Sie waren sechs Freunde aus Kitzbühel und dominierten den Skisport der 1950er- und 1960er-Jahre. Nun dreht Servus TV eine Dokumentation über Toni Sailer, Ernst Hinterseer, Fritz Huber, Hias Leitner, Anderl Molterer und Christian Pravda. Für die historischen Szenen spielen zwei Enkel ihre Opas. 

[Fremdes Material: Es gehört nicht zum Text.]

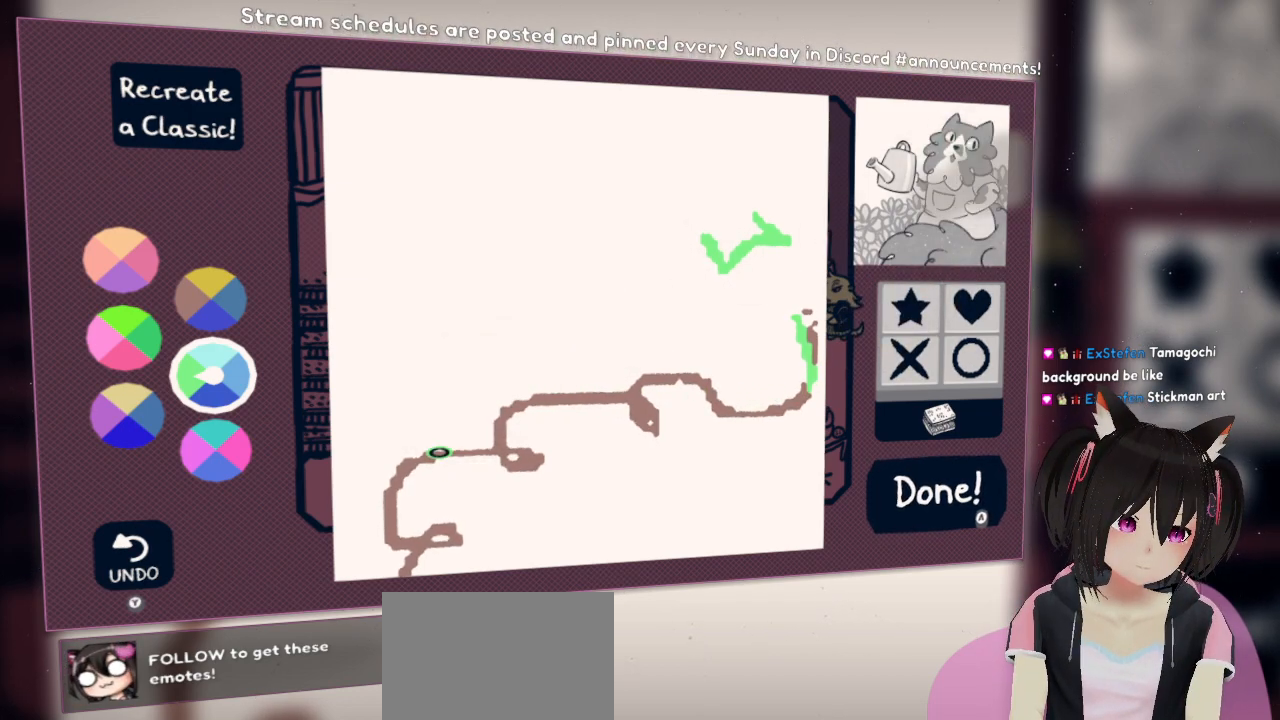
{"buttons": [], "left_stick": "center", "right_stick": "center", "events": []}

Wir befinden uns in Kitzbühel Mitte der 1950er-Jahre. Es ist tiefster Winter, klirrend kalt und Windböen peitschen die Schneeflocken gegen die Gesichter von sechs Freunden. Es ist ein Tag, an dem es sich Otto Normalverbraucher hinter dem Ofen gemütlich macht. Aber hier auf dem Hahnenkamm trainieren keine 08/15-Burschen, hier arbeitet eine einmalige Truppe (unbewusst) an ihrem Heldenstatus. Mit Holzstangen wurde ein Slalom gesteckt und als der Trainer am Ende des Kurses seine Hand hebt, stößt sich der Älteste im Bunde als erstes ab. „Alles auf Anfang“, heißt es plötzlich aus dem Hintergrund und das Sextett formiert sich wieder neu. Die Szene muss wiederholt werden.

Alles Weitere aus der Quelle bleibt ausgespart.